▶ **MATERIAL FOR THE TASK**:
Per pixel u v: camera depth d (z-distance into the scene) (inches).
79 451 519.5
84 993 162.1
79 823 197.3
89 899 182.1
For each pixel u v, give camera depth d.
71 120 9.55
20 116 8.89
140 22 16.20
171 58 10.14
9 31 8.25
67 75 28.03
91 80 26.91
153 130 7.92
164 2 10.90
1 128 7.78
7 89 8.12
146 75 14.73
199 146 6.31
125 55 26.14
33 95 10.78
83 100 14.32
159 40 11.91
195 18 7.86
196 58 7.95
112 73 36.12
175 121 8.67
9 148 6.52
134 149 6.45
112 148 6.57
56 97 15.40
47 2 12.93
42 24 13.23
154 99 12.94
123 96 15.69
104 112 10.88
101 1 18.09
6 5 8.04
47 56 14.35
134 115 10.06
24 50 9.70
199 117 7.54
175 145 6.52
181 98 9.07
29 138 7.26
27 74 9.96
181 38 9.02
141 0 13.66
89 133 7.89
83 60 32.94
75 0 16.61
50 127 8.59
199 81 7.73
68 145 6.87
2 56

--

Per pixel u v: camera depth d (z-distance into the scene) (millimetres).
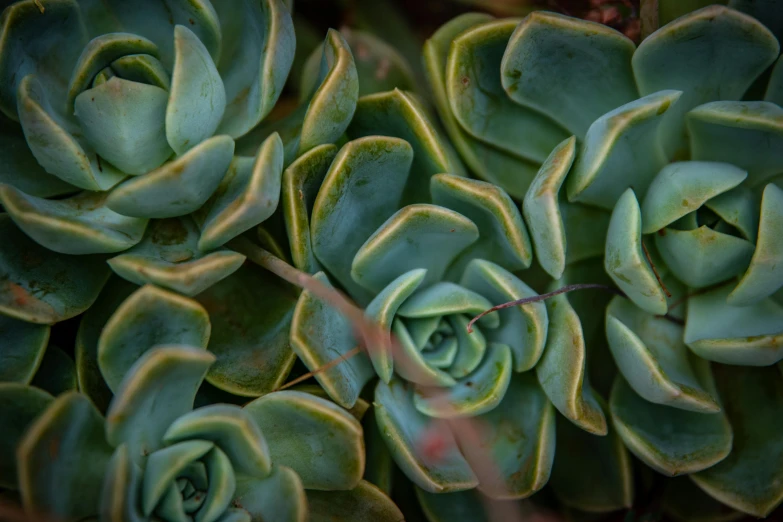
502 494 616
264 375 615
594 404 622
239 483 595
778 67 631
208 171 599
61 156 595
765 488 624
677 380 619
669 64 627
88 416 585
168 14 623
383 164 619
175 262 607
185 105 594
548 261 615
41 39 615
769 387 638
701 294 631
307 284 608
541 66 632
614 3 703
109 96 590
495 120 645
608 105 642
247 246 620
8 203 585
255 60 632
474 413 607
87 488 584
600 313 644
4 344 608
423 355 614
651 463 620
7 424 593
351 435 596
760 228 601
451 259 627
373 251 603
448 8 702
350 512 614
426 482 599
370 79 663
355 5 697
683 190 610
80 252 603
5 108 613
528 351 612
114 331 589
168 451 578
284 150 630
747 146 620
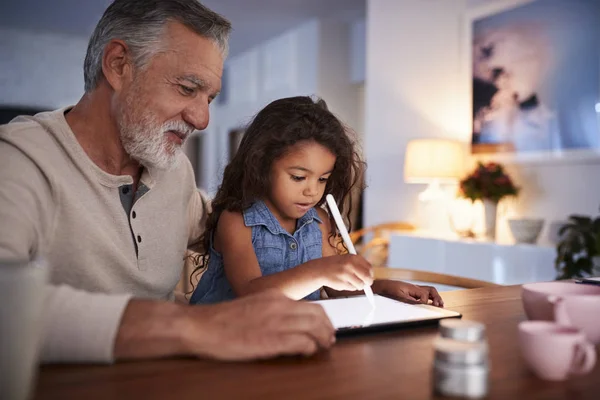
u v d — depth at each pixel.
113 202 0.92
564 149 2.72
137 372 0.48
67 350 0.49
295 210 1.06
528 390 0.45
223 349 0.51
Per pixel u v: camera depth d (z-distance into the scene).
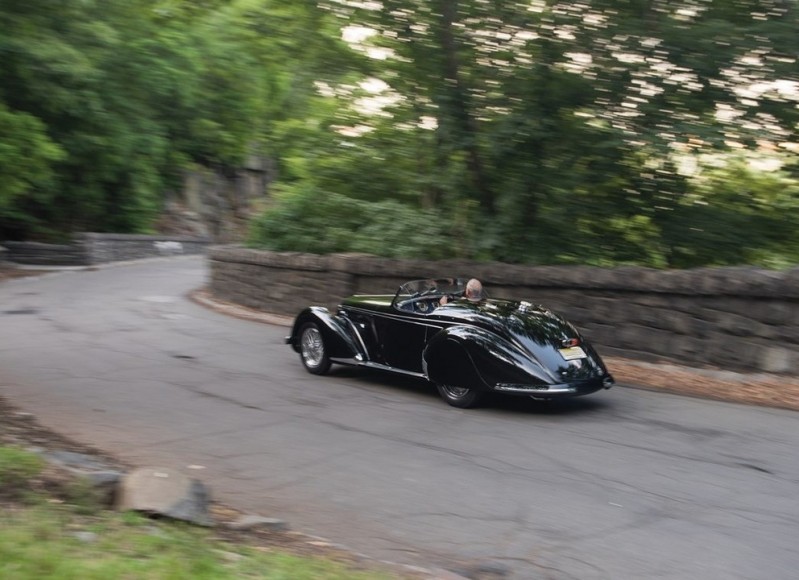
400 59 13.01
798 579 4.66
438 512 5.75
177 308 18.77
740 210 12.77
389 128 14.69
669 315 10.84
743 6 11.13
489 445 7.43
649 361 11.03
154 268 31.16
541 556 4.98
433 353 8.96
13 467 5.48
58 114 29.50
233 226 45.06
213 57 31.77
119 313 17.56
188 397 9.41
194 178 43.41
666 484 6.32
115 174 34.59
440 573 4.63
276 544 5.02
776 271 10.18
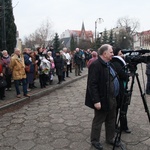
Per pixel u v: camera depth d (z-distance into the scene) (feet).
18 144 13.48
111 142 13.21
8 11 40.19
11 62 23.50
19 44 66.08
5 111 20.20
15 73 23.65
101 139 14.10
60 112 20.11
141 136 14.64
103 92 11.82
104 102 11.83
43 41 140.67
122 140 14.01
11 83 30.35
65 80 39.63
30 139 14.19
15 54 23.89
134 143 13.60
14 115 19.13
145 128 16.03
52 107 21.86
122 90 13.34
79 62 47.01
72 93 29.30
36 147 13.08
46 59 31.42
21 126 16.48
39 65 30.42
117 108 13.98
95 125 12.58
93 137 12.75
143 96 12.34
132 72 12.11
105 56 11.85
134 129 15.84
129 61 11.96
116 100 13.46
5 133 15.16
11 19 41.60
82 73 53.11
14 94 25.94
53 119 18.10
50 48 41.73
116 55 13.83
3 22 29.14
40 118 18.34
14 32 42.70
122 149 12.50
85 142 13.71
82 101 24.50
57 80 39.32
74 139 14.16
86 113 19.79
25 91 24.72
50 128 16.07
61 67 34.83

▶ **TASK ITEM**: Find where the line with "103 92 11.82" sits in the material above, then copy exactly from it through the line with "61 67 34.83". Add no other line.

▶ **RESPONSE AREA**:
103 92 11.82
104 102 11.83
43 41 140.67
122 140 14.01
11 83 30.35
65 80 39.63
30 139 14.19
15 54 23.89
134 143 13.60
14 115 19.13
145 128 16.03
52 107 21.86
122 90 13.34
79 62 47.01
72 93 29.30
36 147 13.08
46 59 31.42
21 126 16.48
39 65 30.42
117 108 13.98
95 125 12.58
93 137 12.75
143 96 12.34
132 72 12.11
105 56 11.85
134 129 15.84
129 61 11.96
116 100 13.46
5 133 15.16
11 19 41.60
82 73 53.11
14 94 25.94
53 119 18.10
50 48 41.73
116 55 13.83
3 22 29.14
40 118 18.34
14 32 42.70
122 149 12.50
85 142 13.71
82 101 24.50
57 80 39.32
74 139 14.16
86 113 19.79
25 91 24.72
50 128 16.07
61 67 34.83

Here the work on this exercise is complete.